Qwen2.5-VL-3B pytorch backend with cuda graph error result

Testing the Qwen2.5 VL-3B model using TRTLLM version 0.19.0, following the PyTorch workflow example 
[https://github.com/NVIDIA/TensorRT-LLM/blob/release/0.19/examples/pytorch/quickstart_multimodal.py](url)

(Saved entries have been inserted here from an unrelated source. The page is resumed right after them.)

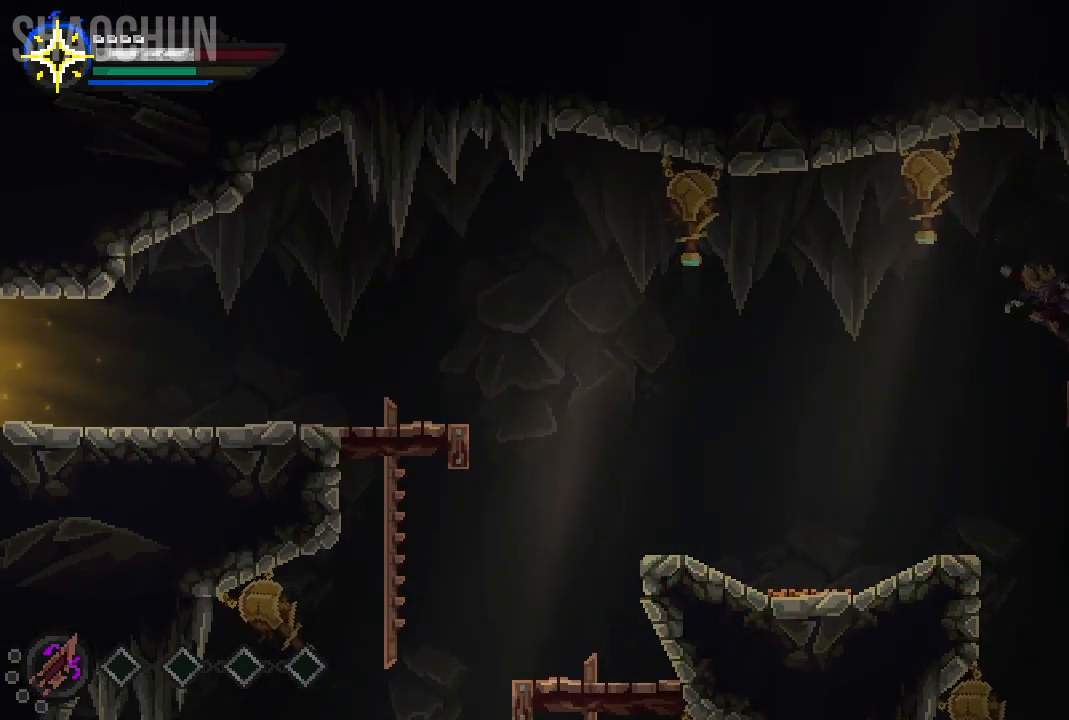
{"dt_ms": 500, "buttons": [], "left_stick": "right", "right_stick": "center", "events": [[267, "left_stick", "down"], [417, "left_stick", "right"]]}
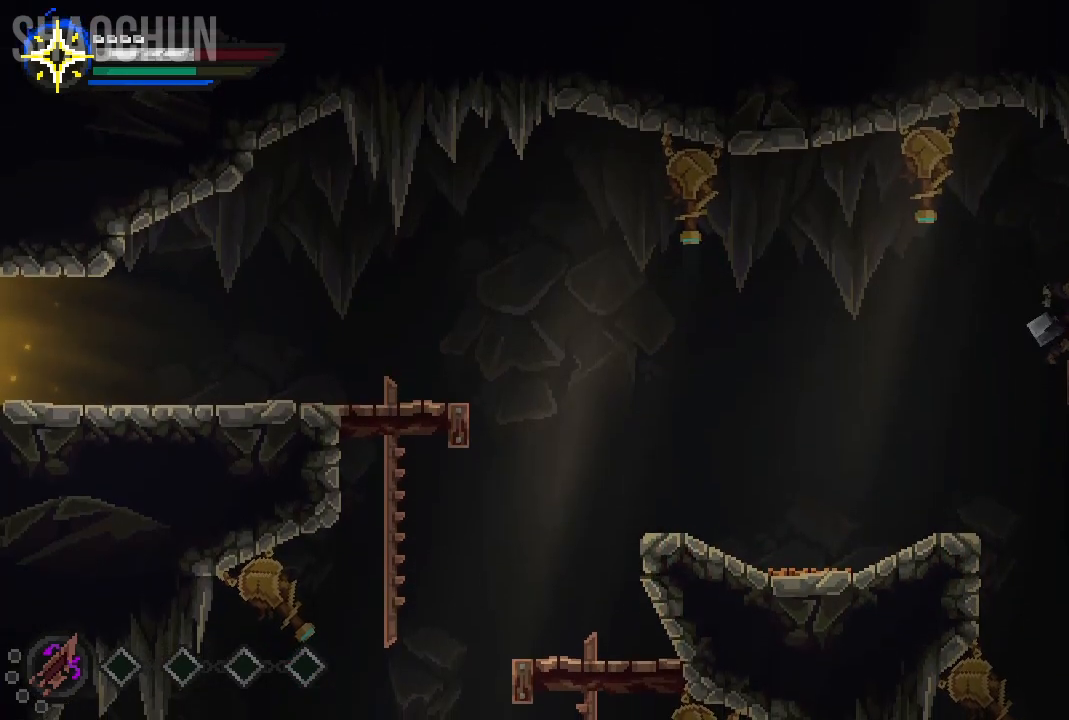
{"dt_ms": 500, "buttons": [], "left_stick": "down", "right_stick": "center", "events": [[67, "left_stick", "down-right"], [233, "left_stick", "down"]]}
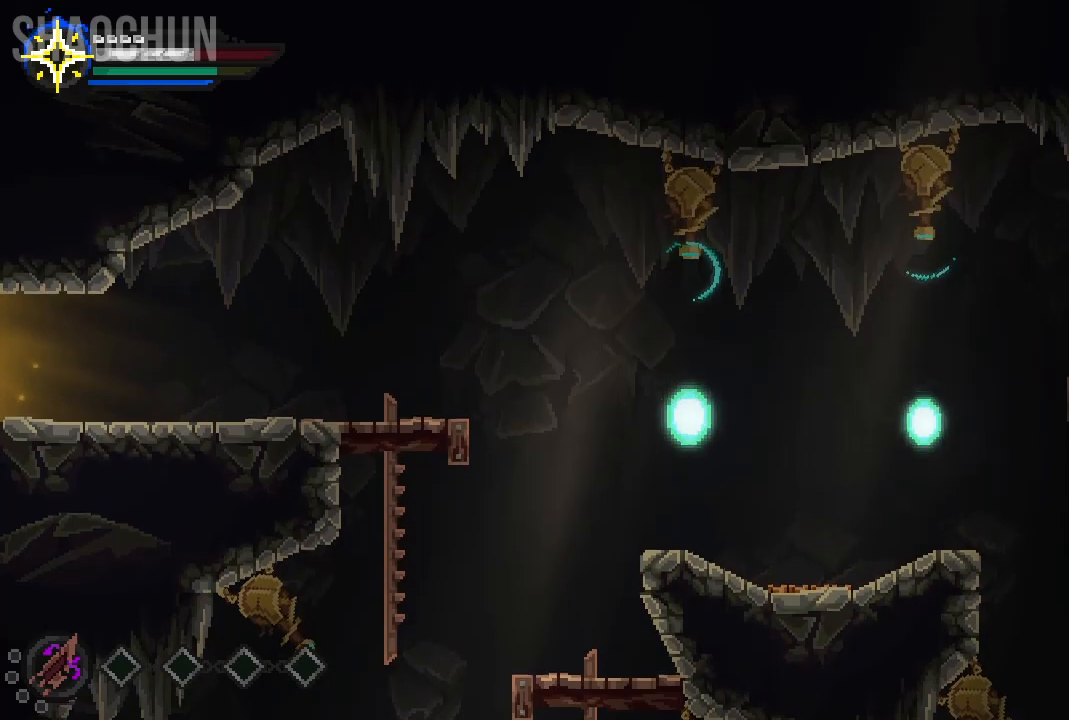
{"dt_ms": 500, "buttons": [], "left_stick": "up", "right_stick": "center", "events": [[17, "A", "down"], [100, "A", "up"], [433, "left_stick", "up"]]}
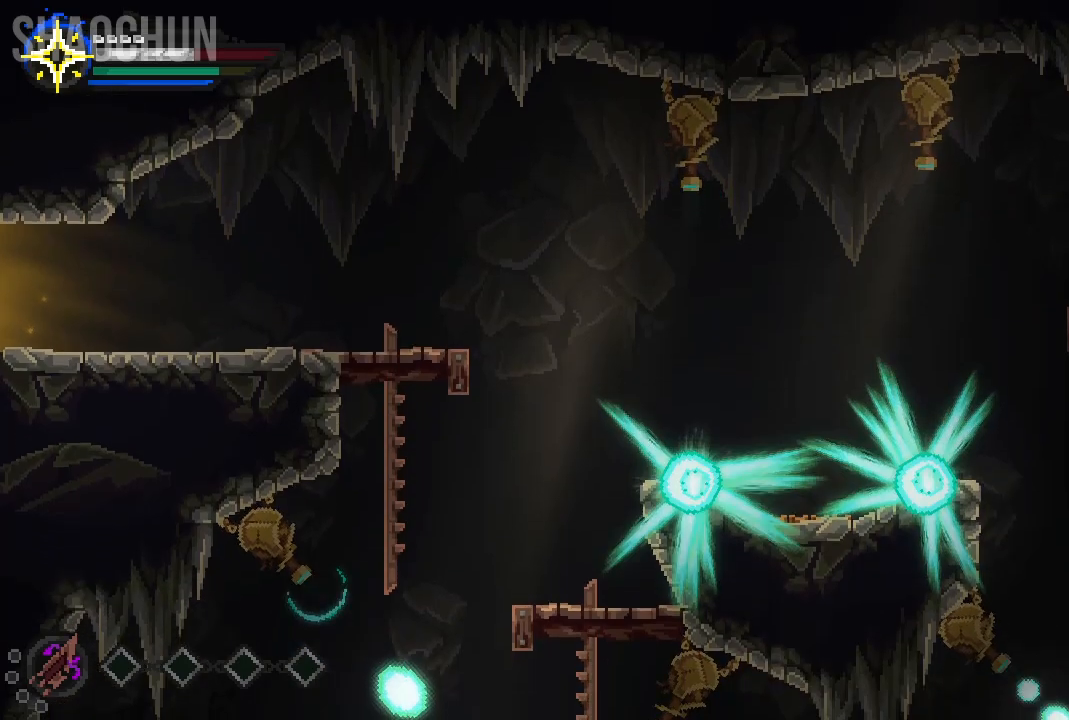
{"dt_ms": 500, "buttons": ["A"], "left_stick": "down", "right_stick": "center", "events": [[100, "left_stick", "center"], [183, "left_stick", "down"], [417, "A", "down"]]}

, running with the use_cuda_graph parameter resulted in only a few generated tokens. Removing the use_cuda_graph parameter produced normal output with over 100 tokens, while all other configuration parameters remained the same. Later, running the same test on TRTLLM 0.20.0 yielded the same results.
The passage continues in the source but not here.